The importance of the Office of Sheriff was expressed by Thomas Jefferson, who wrote in his THE VALUE OF CONSTITUTIONS, “The Office of Sheriff is the most important of all the executive offices of the county.” The Office of Sheriff is one of antiquity. With the exception of king, no non-religious office in the English-speaking world is older. A history of the Sheriff is a history of man's self-government. It is a history, which begins in the Old Testament, continues through the annals of Judeo-Christian tradition. It is the oldest law enforcement office known within the common-law system and it has always been accorded great dignity and high trust.
There is no honorable law enforcement authority in Anglo-American law so ancient as that of the County Sheriff. Sheriffs have served and protected the English-speaking people for a thousand years. The Office of Sheriff and the law enforcement, judicial and correctional functions he performs are more than 1000 years old and today, as in the past, the County Sheriff is a peace officer entrusted with the maintenance of law and order and the preservation of domestic tranquility.

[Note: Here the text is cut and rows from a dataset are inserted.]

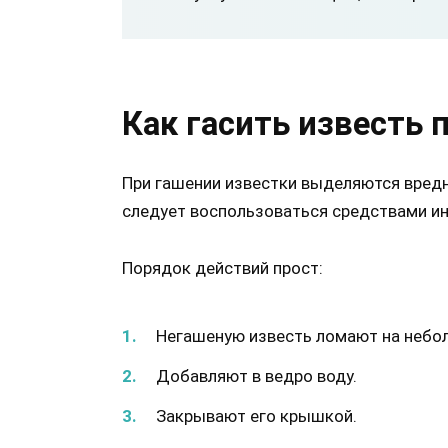
Как гасить известь 
При гашении известки выделяются вредн
следует воспользоваться средствами и
Порядок действий прост:
Негашеную известь ломают на небол
Добавляют в ведро воду.
Закрывают его крышкой.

The Office of Sheriff became bedrock of English society and government, and the High Sheriff was for centuries the pivot around which the machinery of government was to turn. The whole constitutional, economic, judicial and administrative development was dependent on the office of High Sheriff.
The concepts of “county” and “Sheriff” were essentially the same today as they have been during the previous 1200 years of English legal history. The county form of government and the Office of Sheriff are inseparable and because of the English heritage of the American colonies; the new United States of America adopted the English law and legal institutions as it's own.
The Anglo-Saxon word for chief was gerefa, which later became shortened to reeve. A number of changes occurred in this system of tithings and reeves. A new unit of government, the shire, was formed when groups of hundreds banded together. The shire was the forerunner of the modern county. Just as each hundred was led by a reeve (chief), each shire had a reeve as well. To distinguish the leader of a shire from the leader of a mere hundred, the more powerful official became known as a shire-reeve.
The word shire-reeve eventually became the modern English word Sheriff. The Sheriff was in early England, and metaphorically is in present-day America, the keeper, or chief, of the county. The shire-reeve or sheriff was the chief law enforcement officer of his county, responsible for interpreting the law and maintaining and order within his own county. But every tithing man was expected to share the obligation, remaining the duty of every citizen to assist the Sheriff in keeping the peace. If a criminal or escaped suspect was at large, it was the Sheriff's responsibility to give the alarm - the hue and cry, as it was called. Any member of the community who heard the hue and cry was then legally responsible for helping to bring the criminal to justice. This principle of direct citizen participation survives today with the procedure known as posse commitatus.
The shire-reeve or Sheriff was the chief law enforcement officer of each county in the year 1000 AD. During the reign of William the Conqueror, the sheriff had almost unlimited power. He was virtual ruler of the county, responsible for its revenues, military force, police, jails, courts and the execution of its writs. The importance of the office resulted not only from the scope of the Sheriff's duties, but also from his direct relationship to the central government. The Crown appointed English sheriffs.